Guillermo : Le film est passionnément amoureux du cinéma. Du cinéma classique. Mais je ne voulais pas de références trop évidentes. Quand Sally et son voisin regardent la télé ou vont au cinéma, l’erreur aurait été de mettre Chantons sous la pluie ou Citizen Kane. Il y a des quantités de réalisateurs qui sont amoureux du grand cinéma. Moi j’aime Le cinéma. Le cinéma de merde, le cinéma du dimanche. Quand j’étais gamin à Mexico, on allait au cinéma qu’importe ce qu’ils programmaient. Qu’importe si c’était un Tarzan, un film de la Hammer. On rentrait dans la salle même si le film en était au milieu. Ce n’était pas du Woody Allen. On regardait du milieu et on restait ensuite pour le début de la séance suivante. Le cinéma a sauvé ma vie. Et plus d’une fois. Mais pas nécessairement les grands films. Certains films, même s’ils sont mauvais, te touchent à un moment donné parce que tu en as besoin. Une mauvais drame larmoyant est génial quand tu en as besoin. C’est ce cinéma auquel je voulais rendre hommage.
"Je veux que l’audience ressente la douleur. On a derrière nous 100 ans de violence au cinéma qui ne fait pas mal."
Dans vos films Guillermo, on ressent la douleur physique quand les personnages se blessent. Qu'est ce que vous cherchez à transmettre à travers ces scènes ?

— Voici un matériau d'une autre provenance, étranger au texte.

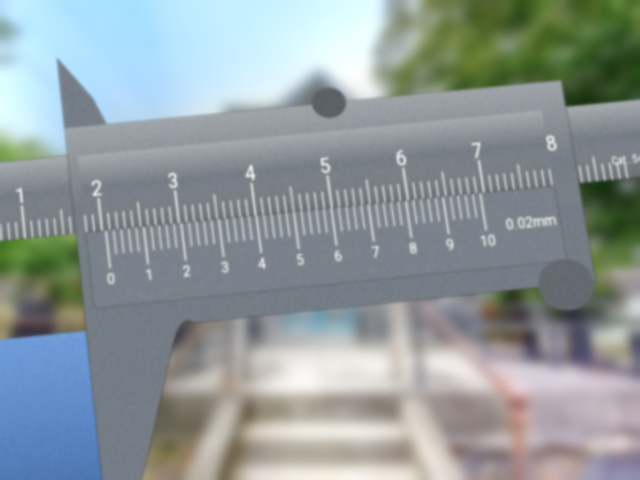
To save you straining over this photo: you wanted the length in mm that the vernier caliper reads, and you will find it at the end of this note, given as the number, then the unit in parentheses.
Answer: 20.5 (mm)
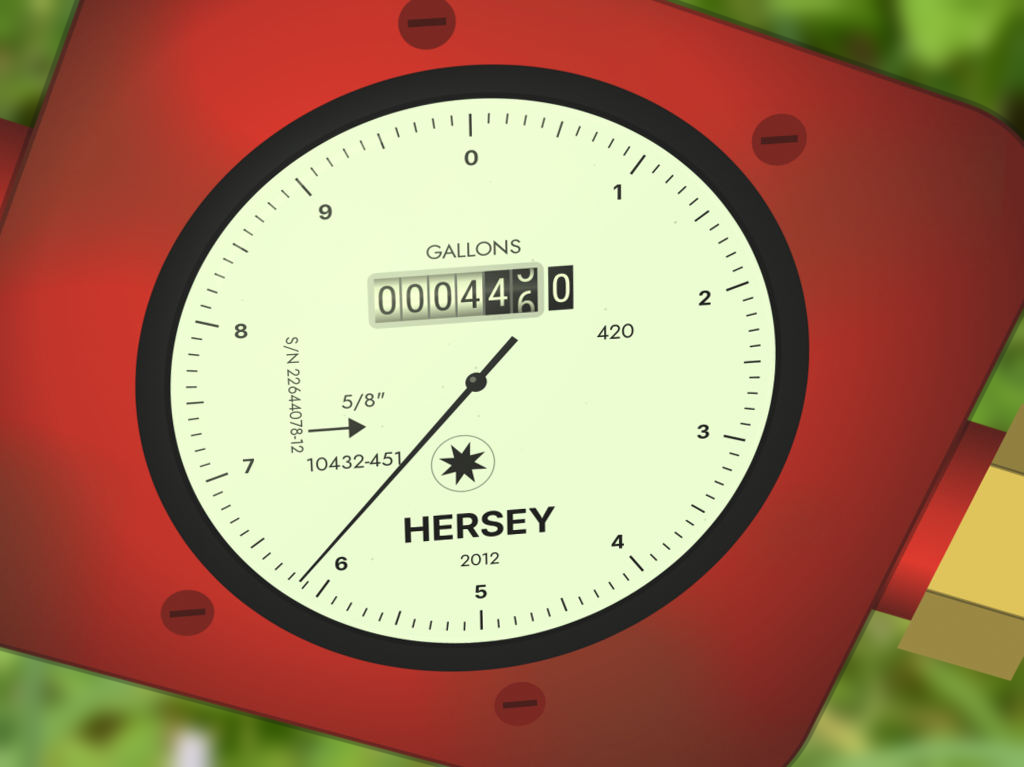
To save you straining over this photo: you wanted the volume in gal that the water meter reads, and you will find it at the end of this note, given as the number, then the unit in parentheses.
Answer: 4456.1 (gal)
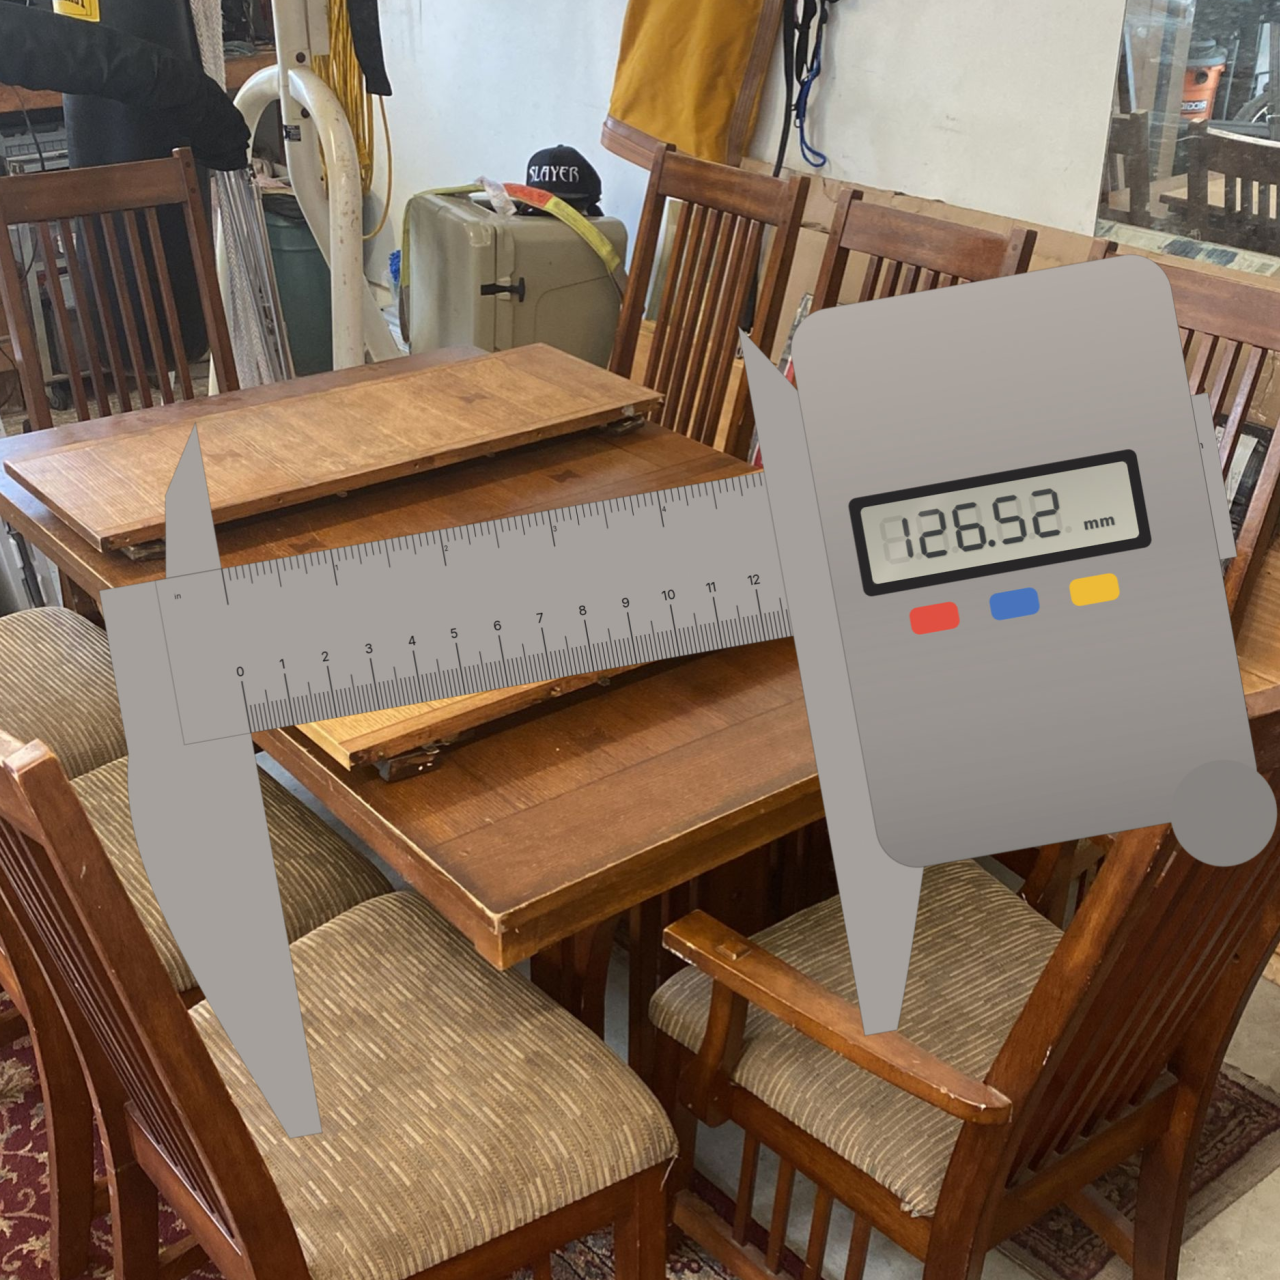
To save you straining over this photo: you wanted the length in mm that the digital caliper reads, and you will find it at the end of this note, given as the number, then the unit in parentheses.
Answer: 126.52 (mm)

Guillermo : Je veux que l’audience ressente la douleur. On a derrière nous 100 ans de violence au cinéma qui ne fait pas mal et qui souvent nous amuse. On la trouve cool. Quand il y a un acte de violence, je veux que l’audience la ressente au lieu qu’elle divertisse. Je ne veux pas de blessure à la Bruce Willis avec un peu de sang. Je veux qu’on sente les nez qui craquent, les coups dans les dents, les bras qui cassent ou les doigts arrachés. Je cherche des blessures que l’on ne voit jamais au cinéma.
Alexandre Desplat, pourquoi l’accordéon et la Javanaise de Gainsbourg dans la B.O ? C’est pour la touche française ?
Alexandre : Pour moi l’accordéon n’est pas français. L’accordéon vient aussi bien d’Italie, d'Allemagne, d’Argentine, et le son d’accordéon que j’utilise n’est pas français. Si vous écoutez des compositeurs qui utilisent l’accordéon pour sonner français, ils empruntent à la musette, qui est un autre registre. Mon accordéon est plus sud américain et proche du tango. On entend accordéon et on pense français, mais c’est faux.
Guillermo : Alors que j’ai demandé du Gainsbourg parce que je me suis dit que c’était mon film français (rires). J’ai écrit le film avec la musique de Georges Delerue et la Javanaise par Serge Gainsbourg mais aussi Madelaine Peyroux. Je m’étais fait une sélection sur iTunes sous le nom Poisson.
Guillermo, dans les remerciements, vous citez Edgar Wright, les Frères Coen, James Cameron et d'autres réalisateurs.
Guillermo : J’ai voulu remercier ceux qui ont lu le scénario et m’ont donné leur avis. L’avis d’Edgar c’était « j’aime tout » (rires). Cela reste une opinion. James Cameron l’a lu, m’a retourné quelques notes, les Coen aussi, surtout dans les dialogues, c'est leur truc. Tous ceux qui l’ont lu, m’ont fait part de commentaires qui m'ont été utiles, Alfonso Cuarón, Alejandro Iñárritu .. Je fais pareil avec leurs films.